Transcribe the book summary word for word from "This microbook is" to "to Amazon Kindle.".

_Text section:_
╭──

This microbook is a summary/original review based on the book: Manage Your Day-to-Day: Build Your Routine, Find Your Focus, and Sharpen Your Creative Mind

Available for: Read online, read in our mobile apps for iPhone/Android and send in PDF/EPUB/MOBI to Amazon Kindle.

ISBN: 1480576352

Publisher: Amazon Publishing

Critical summary review

A compilation of four interviews and 16 essays by some of the world’s most renowned thought leaders – among them, Gretchen Rubin, Cal Newport, and Tony Schwartz – “Manage Your Day-to-Day” is a “guide to producing great creative work in the Age of Distraction.” As its editor extraordinaire Jocelyn K. Glei writes in the book’s preface, the anthology purposefully “assembles different insights around four key skill sets” so that you can “come at the problems and struggles of this new world of work from as many angles as possible.” 

The skill sets explored are: building a rock-solid daily routine, taming your tools (before they tame you), finding focus in a distracted world, and sharpening your creative mind. Get ready to delve into each of these four areas of creative endeavor; hopefully, they will guide you to a customized solution to your problems – “an idiosyncratic combination of strategies based on your own work demands, habits, and preferences!”

Building a rock-solid routine

“80% of success is showing up,” Woody Allen said once. It may sound funny, but it isn’t really a joke: as Glei writes, “How, when, and where you show up is the single most important factor in executing on your ideas.” At the end of the day, routines start with showing up; building one has less to do with inspiration and free time than it does with prioritizing, persistence and consistency.

╰──

_Data provided:_
╭──

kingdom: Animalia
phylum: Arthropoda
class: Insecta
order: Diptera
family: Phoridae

╰──
╭──

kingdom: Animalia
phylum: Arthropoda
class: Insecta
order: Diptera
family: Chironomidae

╰──

_The completed task:_
This microbook is a summary/original review based on the book: Manage Your Day-to-Day: Build Your Routine, Find Your Focus, and Sharpen Your Creative Mind

Available for: Read online, read in our mobile apps for iPhone/Android and send in PDF/EPUB/MOBI to Amazon Kindle.